[Saved entries]

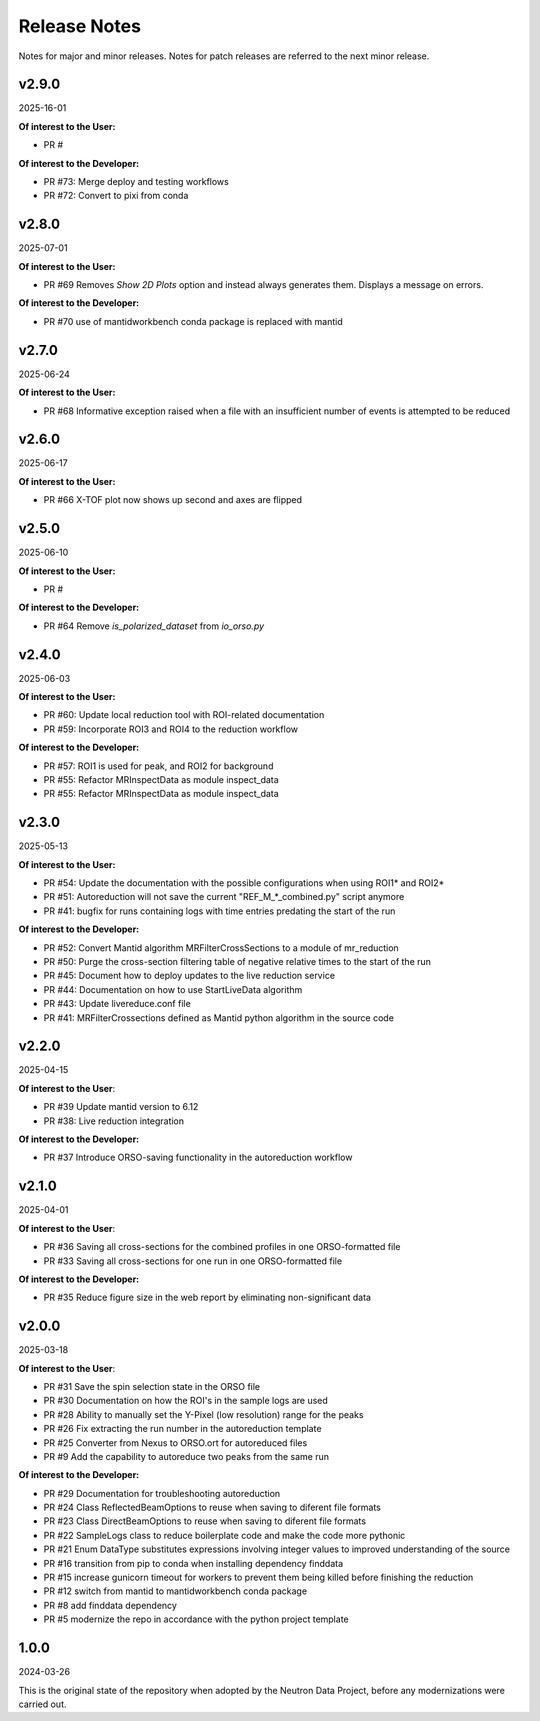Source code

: .. _release_notes:

Release Notes
=============

Notes for major and minor releases. Notes for patch releases are referred to the next minor release.

..
   v2.10.0
   -------
   (date of release, format YYYY-MM-DD)

   **Of interest to the User:**

   - PR #

   **Of interest to the Developer:**

   - PR #
..


v2.9.0
------
2025-16-01

**Of interest to the User:**

- PR #

**Of interest to the Developer:**

- PR #73: Merge deploy and testing workflows
- PR #72: Convert to pixi from conda

v2.8.0
------
2025-07-01

**Of interest to the User:**

- PR #69 Removes `Show 2D Plots` option and instead always generates them. Displays a message on errors.

**Of interest to the Developer:**

- PR #70 use of mantidworkbench conda package is replaced with mantid


v2.7.0
------
2025-06-24

**Of interest to the User:**

- PR #68 Informative exception raised when a file with an insufficient number of events is attempted to be reduced


v2.6.0
------
2025-06-17

**Of interest to the User:**

- PR #66 X-TOF plot now shows up second and axes are flipped


v2.5.0
------
2025-06-10

**Of interest to the User:**

- PR #

**Of interest to the Developer:**

- PR #64 Remove `is_polarized_dataset` from `io_orso.py`


v2.4.0
------
2025-06-03

**Of interest to the User:**

- PR #60: Update local reduction tool with ROI-related documentation
- PR #59: Incorporate ROI3 and ROI4 to the reduction workflow

**Of interest to the Developer:**

- PR #57: ROI1 is used for peak, and ROI2 for background
- PR #55: Refactor MRInspectData as module inspect_data
- PR #55: Refactor MRInspectData as module inspect_data


v2.3.0
------
2025-05-13

**Of interest to the User:**

- PR #54: Update the documentation with the possible configurations when using ROI1* and ROI2*
- PR #51: Autoreduction will not save the current "REF_M_*_combined.py" script anymore
- PR #41: bugfix for runs containing logs with time entries predating the start of the run

**Of interest to the Developer:**

- PR #52: Convert Mantid algorithm MRFilterCrossSections to a module of mr_reduction
- PR #50: Purge the cross-section filtering table of negative relative times to the start of the run
- PR #45: Document how to deploy updates to the live reduction service
- PR #44: Documentation on how to use StartLiveData algorithm
- PR #43: Update livereduce.conf file
- PR #41: MRFilterCrossections defined as Mantid python algorithm in the source code


v2.2.0
------
2025-04-15

**Of interest to the User**:

- PR #39 Update mantid version to 6.12
- PR #38: Live reduction integration

**Of interest to the Developer:**

- PR #37 Introduce ORSO-saving functionality in the autoreduction workflow

v2.1.0
------
2025-04-01

**Of interest to the User**:

- PR #36 Saving all cross-sections for the combined profiles in one ORSO-formatted file
- PR #33 Saving all cross-sections for one run in one ORSO-formatted file

**Of interest to the Developer:**

- PR #35 Reduce figure size in the web report by eliminating non-significant data

v2.0.0
------
2025-03-18

**Of interest to the User**:

- PR #31 Save the spin selection state in the ORSO file
- PR #30 Documentation on how the ROI's in the sample logs are used
- PR #28 Ability to manually set the Y-Pixel (low resolution) range for the peaks
- PR #26 Fix extracting the run number in the autoreduction template
- PR #25 Converter from Nexus to ORSO.ort for autoreduced files
- PR #9 Add the capability to autoreduce two peaks from the same run

**Of interest to the Developer:**

- PR #29 Documentation for troubleshooting autoreduction
- PR #24 Class ReflectedBeamOptions to reuse when saving to diferent file formats
- PR #23 Class DirectBeamOptions to reuse when saving to diferent file formats
- PR #22 SampleLogs class to reduce boilerplate code and make the code more pythonic
- PR #21 Enum DataType substitutes expressions involving integer values to improved understanding of the source
- PR #16 transition from pip to conda when installing dependency finddata
- PR #15 increase gunicorn timeout for workers to prevent them being killed before finishing the reduction
- PR #12 switch from mantid to mantidworkbench conda package
- PR #8 add finddata dependency
- PR #5 modernize the repo in accordance with the python project template


1.0.0
-----
2024-03-26

This is the original state of the repository when adopted by the Neutron Data Project,
before any modernizations were carried out.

§ **TASK DETAILS**
Output the data above verbatim, pictures excluded.

§ **WRITTEN RESPONSE**
Source code

: .. _release_notes:

Release Notes
=============

Notes for major and minor releases. Notes for patch releases are referred to the next minor release.

..
   v2.10.0
   -------
   (date of release, format YYYY-MM-DD)

   **Of interest to the User:**

   - PR #

   **Of interest to the Developer:**

   - PR #
..


v2.9.0
------
2025-16-01

**Of interest to the User:**

- PR #

**Of interest to the Developer:**

- PR #73: Merge deploy and testing workflows
- PR #72: Convert to pixi from conda

v2.8.0
------
2025-07-01

**Of interest to the User:**

- PR #69 Removes `Show 2D Plots` option and instead always generates them. Displays a message on errors.

**Of interest to the Developer:**

- PR #70 use of mantidworkbench conda package is replaced with mantid


v2.7.0
------
2025-06-24

**Of interest to the User:**

- PR #68 Informative exception raised when a file with an insufficient number of events is attempted to be reduced


v2.6.0
------
2025-06-17

**Of interest to the User:**

- PR #66 X-TOF plot now shows up second and axes are flipped


v2.5.0
------
2025-06-10

**Of interest to the User:**

- PR #

**Of interest to the Developer:**

- PR #64 Remove `is_polarized_dataset` from `io_orso.py`


v2.4.0
------
2025-06-03

**Of interest to the User:**

- PR #60: Update local reduction tool with ROI-related documentation
- PR #59: Incorporate ROI3 and ROI4 to the reduction workflow

**Of interest to the Developer:**

- PR #57: ROI1 is used for peak, and ROI2 for background
- PR #55: Refactor MRInspectData as module inspect_data
- PR #55: Refactor MRInspectData as module inspect_data


v2.3.0
------
2025-05-13

**Of interest to the User:**

- PR #54: Update the documentation with the possible configurations when using ROI1* and ROI2*
- PR #51: Autoreduction will not save the current "REF_M_*_combined.py" script anymore
- PR #41: bugfix for runs containing logs with time entries predating the start of the run

**Of interest to the Developer:**

- PR #52: Convert Mantid algorithm MRFilterCrossSections to a module of mr_reduction
- PR #50: Purge the cross-section filtering table of negative relative times to the start of the run
- PR #45: Document how to deploy updates to the live reduction service
- PR #44: Documentation on how to use StartLiveData algorithm
- PR #43: Update livereduce.conf file
- PR #41: MRFilterCrossections defined as Mantid python algorithm in the source code


v2.2.0
------
2025-04-15

**Of interest to the User**:

- PR #39 Update mantid version to 6.12
- PR #38: Live reduction integration

**Of interest to the Developer:**

- PR #37 Introduce ORSO-saving functionality in the autoreduction workflow

v2.1.0
------
2025-04-01

**Of interest to the User**:

- PR #36 Saving all cross-sections for the combined profiles in one ORSO-formatted file
- PR #33 Saving all cross-sections for one run in one ORSO-formatted file

**Of interest to the Developer:**

- PR #35 Reduce figure size in the web report by eliminating non-significant data

v2.0.0
------
2025-03-18

**Of interest to the User**:

- PR #31 Save the spin selection state in the ORSO file
- PR #30 Documentation on how the ROI's in the sample logs are used
- PR #28 Ability to manually set the Y-Pixel (low resolution) range for the peaks
- PR #26 Fix extracting the run number in the autoreduction template
- PR #25 Converter from Nexus to ORSO.ort for autoreduced files
- PR #9 Add the capability to autoreduce two peaks from the same run

**Of interest to the Developer:**

- PR #29 Documentation for troubleshooting autoreduction
- PR #24 Class ReflectedBeamOptions to reuse when saving to diferent file formats
- PR #23 Class DirectBeamOptions to reuse when saving to diferent file formats
- PR #22 SampleLogs class to reduce boilerplate code and make the code more pythonic
- PR #21 Enum DataType substitutes expressions involving integer values to improved understanding of the source
- PR #16 transition from pip to conda when installing dependency finddata
- PR #15 increase gunicorn timeout for workers to prevent them being killed before finishing the reduction
- PR #12 switch from mantid to mantidworkbench conda package
- PR #8 add finddata dependency
- PR #5 modernize the repo in accordance with the python project template


1.0.0
-----
2024-03-26

This is the original state of the repository when adopted by the Neutron Data Project,
before any modernizations were carried out.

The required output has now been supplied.